A New York State Senator proposes a bill to close a loophole that lets sex offenders live close to preschools.
The data used to make the case, and the data cited in the Facebook post are clearly manipulated to elicit fear. There’s no questioning that whatsoever. Numbers are carefully managed, contorted, and presented sans caveat in order to give every parent in Westchester and Rockland the idea that, at any moment, their children are in imminent danger from a pedophile lurking in the shadows. Carlucci and his colleagues then offer the solution, in the form of legislation, and a panicked populace votes for them on that basis. The cycle is complete, and in the end there’s another new piece of legislation on the books that addresses a minor situation in a spectacular way that garners headlines galore.
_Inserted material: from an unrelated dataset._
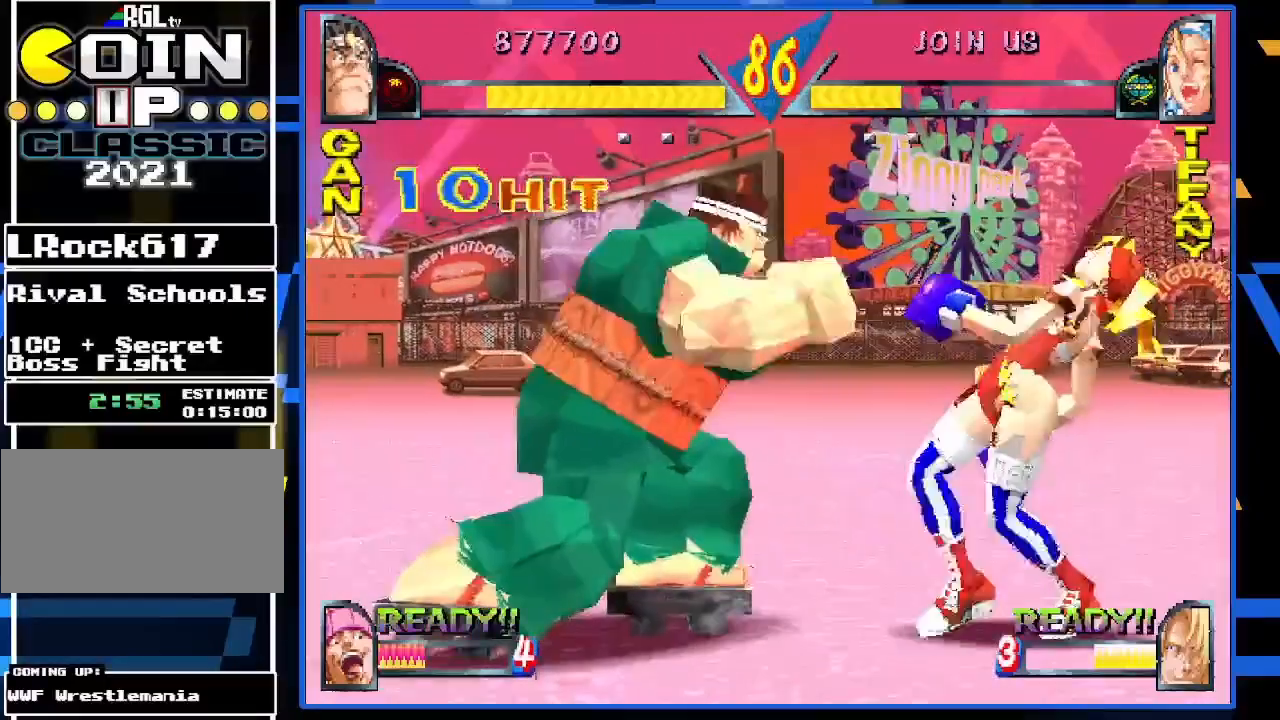
{"buttons": ["CIRCLE"], "left_stick": "down", "events": [[17, "left_stick", "right"], [317, "left_stick", "center"], [350, "CIRCLE", "down"], [383, "CIRCLE", "up"], [483, "CIRCLE", "down"], [483, "left_stick", "down"]]}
One way to counter this is with increased numeracy: literacy of numbers. When percentages are used instead of actual numbers, it’s important to understand why. It’s even more important to get educated and find the numbers for ourselves and understand that manipulation of numbers can lead us to make bad conclusions about all kinds of things
As with everything else education is key.That summarizes the article nicely but do read the whole thing.
Numbers, like words, have real meaning, and this article helps to explain how the numbers are misused in the service of emotion, not reason.
As with most things government-related that are done “for the children,” Carlucci takes great pride in having “done something.” Doing something is not the same as “doing the right thing,” however, and should not be confused with its much more even-tempered cousin. No, “doing something” is all about being busy showing people how much you’ve done so that if that thing produces no results, you can brag about how hard you worked on it anyway.Doing the wrong thing because it feels good is still doing the wrong thing.